答えを「他」に求めてしまうと、「他」に主導権を握られてしまう。
(例えば他人にアドバイスを求めて、こうした方がいい、と言われたままにするとか)
ヒントを自分に求めてしまうと、自分の成功体験を通して物事を見る癖がついてしまい、成長出来ない、と思うからです。
(自分のことは一番自分が分かってる、と思いすぎてしまうと、上記とは逆に他人の言葉に耳を傾けられなかったりするのかなあと思います。)

柴崎友香さんの「よそ見津々」を読みました。

タイトルから分かるように、柴崎さんは「他」に目を向けるのが上手い方だなあと思いました、よそ見の達人!
(著者の方をよく分からない手法で持ち上げる)
自分とは違う「他」に心を向けるって、時々難しい、って思います。
特に自分よりも下の世代に。
「ああ、それ私も経験したけど、いずれこう思うようになるよ」とか
「そんなこと言ってられるの今のうちだよ」とか
言ったり言われたりしたことありませんか?
あの…
私はめっちゃあります!!そして私は言われてめっちゃ違和感でした!!!
(ストレスの吐口)
でも、そう言ってしまいたくなる気持ちは分からなくもない、というのが本音です。
だって、自分が成し遂げられなかったことにまだまだ自分より若い方が挑戦しようとしていたら、
自分を否定されたような、負けた気持ちになりますもん。
でもそんなん自分で勝手に陥ってるだけで、他人が何をしてようが
そこに負けも否定も存在してないし、自分自身で勝手に自分を否定してるだけなんですよね。多分。
…すみません、話が少しずれましたが、上記みたいなことになりかねないので、私は自分以外の他人は全ておもろいヒントのびっくり箱だと思っておもしろがりたいなって思います、よりおもろいマイライフのために。
そう、柴崎さんはそれをナチュラルに楽しめる方なんです、それが人間以外のものであっても。

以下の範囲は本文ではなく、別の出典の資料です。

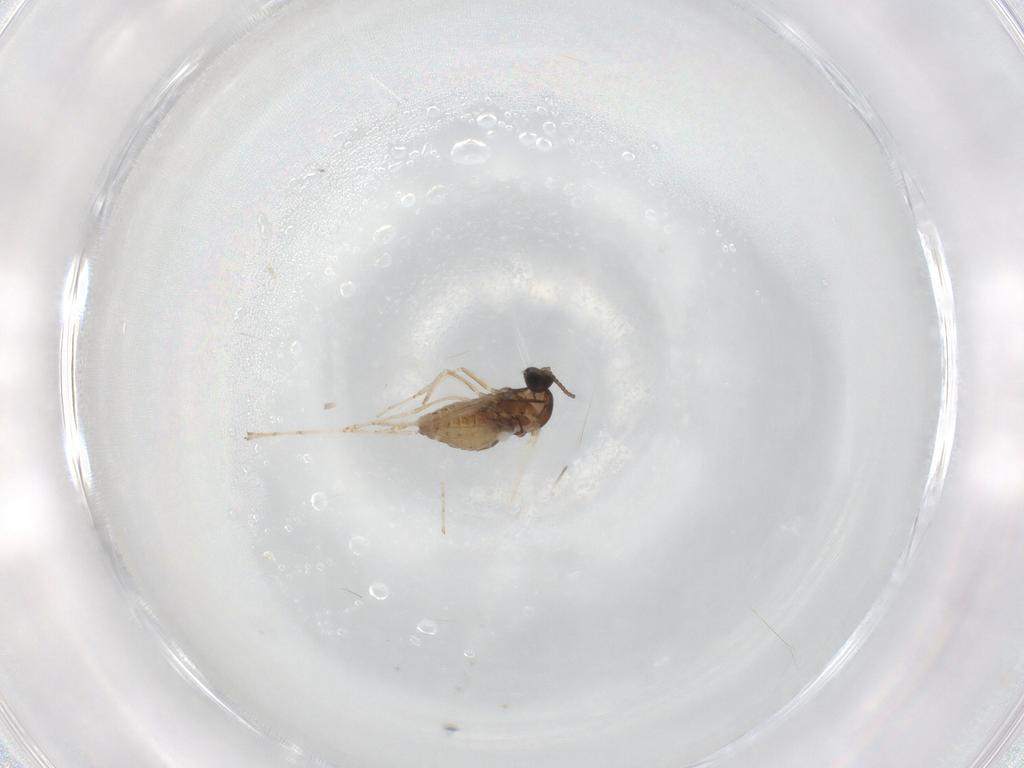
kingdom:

自分のよく知っている山とはまた違う、壮大で人を拒むほどの厳しさを持つ山の情景を見ていると、
こういうのを知っていれば助けられることはいっぱいあるのにな、と思った。
人間以外の世界を知っていれば、きっと、思い詰めないで済むことああるんじゃないのかなと。
(中略)
木も山も天気も、人間とは違うしくみで成り立って動いている。
それを、毎日感じることができるだけでも、普段「これしかない」と思っている以外にいくらでも世界があることを知ることができる。

よそ見津々(柴崎友香 著)

柴崎さんはこのエッセイの中で面白いことを書いていました。
不動産とか賃貸物件の価値の指標の一つに、「木があること」が含まれてもいいんじゃないか、と。
物件が駅から何分、とか今風のインテリアとか、そういう人間の手で作られたものだけじゃなくて、
人間が作り出せない、長い年月をかけてしか辿り着けないものに対して価値をつけてもいいんじゃないかと。
おもろくないですか?
そう思うと全ての木々がめっちゃ素敵なものに思えてきました。
(はい、私は単純です…)
なんかそういう、他人の考えがヒントになって、自分の世界を新しい価値観を通して見つめてみると、今まで見えなかったものが見えてくるようで、脳みその中も、世界も、アップデートされるような気分になります。

そして、自分以外のもの、自分が属している世界以外がある、ということを知っていることは、
いつでもここから逃げられる、いつでもやり直しがきくし、自分の可能性は別の世界でも広げられる、というとても大切な助けになる、と思います。

ゲリブルにいた数十分のあいだに、わたしは初めて外国を知った。
有名な観光地で定番のアイコンの前で記念写真を撮るときの、あの「テレビで見たまま、本物」という感覚ではなく、
自分が知っているのとは全く違う場所にいるのだという実感。
カフェのおじさんたちの視線を気にしながら身を堅くして歩いていたとき、
わたしは、テレビで散々見たあの街たちが、テレビの中でにはなくて、ちゃんとこの世界のどこかに存在していること。
そしてそこはわたしが住んでいる街と地つづきでつながっていることを、やっと知ることができたのだと思う。

よそ見津々(柴崎友香 著)

そして最後に、人の数だけ答えがあって、その答えも一生確定することがないということ。
その事実を受け入れることが出来たとき、「今の自分」を愛することが出来るようになるのかな、って思いました。
色々経験してきて、今この状態に落ち着いている自分、今ああでもないこうでもないともがいている自分。
「今の自分」が「明日の自分」と違ったっていい、むしろ違うことが面白いと思えたらいいなって思います。
そして、他人も、自分の「今の答え」を探していて、他人の「今の答え」が自分へのヒントになりうることもある、と思えたら、
自分以外の森羅万象が、自分を幸せにしてくれるヒントになるのだと思います。

自分の持っている素質(顔かたち、性格、好み…)と、なりたい像、それから人からどう見られるかなど、
外側からと内側からとそれぞれ影響し合って葛藤している状態が表れているのがその人の「格好」だから、見ていておもしろい。